▸ **Data shown**
■ ■ ■

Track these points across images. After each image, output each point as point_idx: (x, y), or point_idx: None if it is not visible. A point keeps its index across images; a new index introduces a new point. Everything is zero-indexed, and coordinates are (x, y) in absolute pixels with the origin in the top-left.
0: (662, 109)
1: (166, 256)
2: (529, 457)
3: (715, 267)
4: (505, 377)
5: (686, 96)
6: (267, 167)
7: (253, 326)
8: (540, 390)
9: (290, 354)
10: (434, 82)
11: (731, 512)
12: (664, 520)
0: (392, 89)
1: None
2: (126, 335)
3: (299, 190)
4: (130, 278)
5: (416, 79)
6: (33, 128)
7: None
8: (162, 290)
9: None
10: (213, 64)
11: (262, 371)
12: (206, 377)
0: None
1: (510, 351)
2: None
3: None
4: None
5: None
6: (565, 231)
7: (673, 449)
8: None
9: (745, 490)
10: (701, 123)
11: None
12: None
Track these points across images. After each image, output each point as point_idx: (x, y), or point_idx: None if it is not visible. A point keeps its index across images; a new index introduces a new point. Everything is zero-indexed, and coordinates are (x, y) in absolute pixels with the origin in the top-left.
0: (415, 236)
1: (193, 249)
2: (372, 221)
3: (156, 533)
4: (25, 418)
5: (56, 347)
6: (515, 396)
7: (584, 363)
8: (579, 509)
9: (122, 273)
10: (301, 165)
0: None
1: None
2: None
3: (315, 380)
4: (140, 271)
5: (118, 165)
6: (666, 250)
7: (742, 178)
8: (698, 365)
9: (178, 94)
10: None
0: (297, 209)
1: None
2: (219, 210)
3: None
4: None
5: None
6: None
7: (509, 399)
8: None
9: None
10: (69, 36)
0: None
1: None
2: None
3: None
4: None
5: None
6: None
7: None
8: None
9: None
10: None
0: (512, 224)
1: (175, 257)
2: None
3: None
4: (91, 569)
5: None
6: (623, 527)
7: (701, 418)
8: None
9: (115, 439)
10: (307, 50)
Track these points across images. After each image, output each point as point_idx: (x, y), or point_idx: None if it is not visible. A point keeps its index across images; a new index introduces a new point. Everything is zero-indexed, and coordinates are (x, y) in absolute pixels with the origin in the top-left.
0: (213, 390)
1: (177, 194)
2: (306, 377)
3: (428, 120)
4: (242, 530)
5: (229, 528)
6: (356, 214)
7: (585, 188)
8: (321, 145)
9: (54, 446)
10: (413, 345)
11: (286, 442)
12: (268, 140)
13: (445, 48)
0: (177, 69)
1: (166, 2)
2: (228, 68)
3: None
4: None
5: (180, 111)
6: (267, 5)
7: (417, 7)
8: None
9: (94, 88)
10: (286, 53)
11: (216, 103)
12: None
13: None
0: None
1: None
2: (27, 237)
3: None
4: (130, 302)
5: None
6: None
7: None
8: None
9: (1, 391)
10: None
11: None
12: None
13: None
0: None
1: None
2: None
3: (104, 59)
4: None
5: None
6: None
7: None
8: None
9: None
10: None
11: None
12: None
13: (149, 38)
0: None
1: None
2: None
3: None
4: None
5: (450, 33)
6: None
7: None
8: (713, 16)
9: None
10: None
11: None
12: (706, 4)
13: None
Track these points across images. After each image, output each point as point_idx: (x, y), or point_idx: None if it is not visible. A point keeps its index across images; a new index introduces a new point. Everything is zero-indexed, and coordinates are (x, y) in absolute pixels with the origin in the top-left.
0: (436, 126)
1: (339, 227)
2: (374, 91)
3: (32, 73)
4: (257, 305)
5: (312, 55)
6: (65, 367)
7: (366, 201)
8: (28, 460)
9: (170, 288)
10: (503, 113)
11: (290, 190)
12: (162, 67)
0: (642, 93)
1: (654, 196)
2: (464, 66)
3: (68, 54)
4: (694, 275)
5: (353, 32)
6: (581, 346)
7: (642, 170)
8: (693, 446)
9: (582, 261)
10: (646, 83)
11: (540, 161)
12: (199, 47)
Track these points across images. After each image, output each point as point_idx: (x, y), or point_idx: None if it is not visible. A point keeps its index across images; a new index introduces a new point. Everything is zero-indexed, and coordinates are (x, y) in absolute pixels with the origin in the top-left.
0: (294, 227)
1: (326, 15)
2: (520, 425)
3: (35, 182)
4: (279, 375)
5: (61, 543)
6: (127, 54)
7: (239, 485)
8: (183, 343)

■ ■ ■

▸ **Work to do**
Quote all of the entries above word for word, from the first line to the last.

▸ **Output below**
Track these points across images. After each image, output each point as point_idx: (x, y), or point_idx: None if it is not visible. A point keeps its index across images; a new index introduces a new point. Everything is zero-indexed, and coordinates are (x, y) in absolute pixels with the origin in the top-left.
0: (662, 109)
1: (166, 256)
2: (529, 457)
3: (715, 267)
4: (505, 377)
5: (686, 96)
6: (267, 167)
7: (253, 326)
8: (540, 390)
9: (290, 354)
10: (434, 82)
11: (731, 512)
12: (664, 520)
0: (392, 89)
1: None
2: (126, 335)
3: (299, 190)
4: (130, 278)
5: (416, 79)
6: (33, 128)
7: None
8: (162, 290)
9: None
10: (213, 64)
11: (262, 371)
12: (206, 377)
0: None
1: (510, 351)
2: None
3: None
4: None
5: None
6: (565, 231)
7: (673, 449)
8: None
9: (745, 490)
10: (701, 123)
11: None
12: None
Track these points across images. After each image, output each point as point_idx: (x, y), or point_idx: None if it is not visible. A point keeps its index across images; a new index introduces a new point. Everything is zero-indexed, and coordinates are (x, y) in absolute pixels with the origin in the top-left.
0: (415, 236)
1: (193, 249)
2: (372, 221)
3: (156, 533)
4: (25, 418)
5: (56, 347)
6: (515, 396)
7: (584, 363)
8: (579, 509)
9: (122, 273)
10: (301, 165)
0: None
1: None
2: None
3: (315, 380)
4: (140, 271)
5: (118, 165)
6: (666, 250)
7: (742, 178)
8: (698, 365)
9: (178, 94)
10: None
0: (297, 209)
1: None
2: (219, 210)
3: None
4: None
5: None
6: None
7: (509, 399)
8: None
9: None
10: (69, 36)
0: None
1: None
2: None
3: None
4: None
5: None
6: None
7: None
8: None
9: None
10: None
0: (512, 224)
1: (175, 257)
2: None
3: None
4: (91, 569)
5: None
6: (623, 527)
7: (701, 418)
8: None
9: (115, 439)
10: (307, 50)
Track these points across images. After each image, output each point as point_idx: (x, y), or point_idx: None if it is not visible. A point keeps its index across images; a new index introduces a new point. Everything is zero-indexed, and coordinates are (x, y) in absolute pixels with the origin in the top-left.
0: (213, 390)
1: (177, 194)
2: (306, 377)
3: (428, 120)
4: (242, 530)
5: (229, 528)
6: (356, 214)
7: (585, 188)
8: (321, 145)
9: (54, 446)
10: (413, 345)
11: (286, 442)
12: (268, 140)
13: (445, 48)
0: (177, 69)
1: (166, 2)
2: (228, 68)
3: None
4: None
5: (180, 111)
6: (267, 5)
7: (417, 7)
8: None
9: (94, 88)
10: (286, 53)
11: (216, 103)
12: None
13: None
0: None
1: None
2: (27, 237)
3: None
4: (130, 302)
5: None
6: None
7: None
8: None
9: (1, 391)
10: None
11: None
12: None
13: None
0: None
1: None
2: None
3: (104, 59)
4: None
5: None
6: None
7: None
8: None
9: None
10: None
11: None
12: None
13: (149, 38)
0: None
1: None
2: None
3: None
4: None
5: (450, 33)
6: None
7: None
8: (713, 16)
9: None
10: None
11: None
12: (706, 4)
13: None
Track these points across images. After each image, output each point as point_idx: (x, y), or point_idx: None if it is not visible. A point keeps its index across images; a new index introduces a new point. Everything is zero-indexed, and coordinates are (x, y) in absolute pixels with the origin in the top-left.
0: (436, 126)
1: (339, 227)
2: (374, 91)
3: (32, 73)
4: (257, 305)
5: (312, 55)
6: (65, 367)
7: (366, 201)
8: (28, 460)
9: (170, 288)
10: (503, 113)
11: (290, 190)
12: (162, 67)
0: (642, 93)
1: (654, 196)
2: (464, 66)
3: (68, 54)
4: (694, 275)
5: (353, 32)
6: (581, 346)
7: (642, 170)
8: (693, 446)
9: (582, 261)
10: (646, 83)
11: (540, 161)
12: (199, 47)
Track these points across images. After each image, output each point as point_idx: (x, y), or point_idx: None if it is not visible. A point keeps its index across images; a new index introduces a new point. Everything is zero-indexed, and coordinates are (x, y) in absolute pixels with the origin in the top-left.
0: (294, 227)
1: (326, 15)
2: (520, 425)
3: (35, 182)
4: (279, 375)
5: (61, 543)
6: (127, 54)
7: (239, 485)
8: (183, 343)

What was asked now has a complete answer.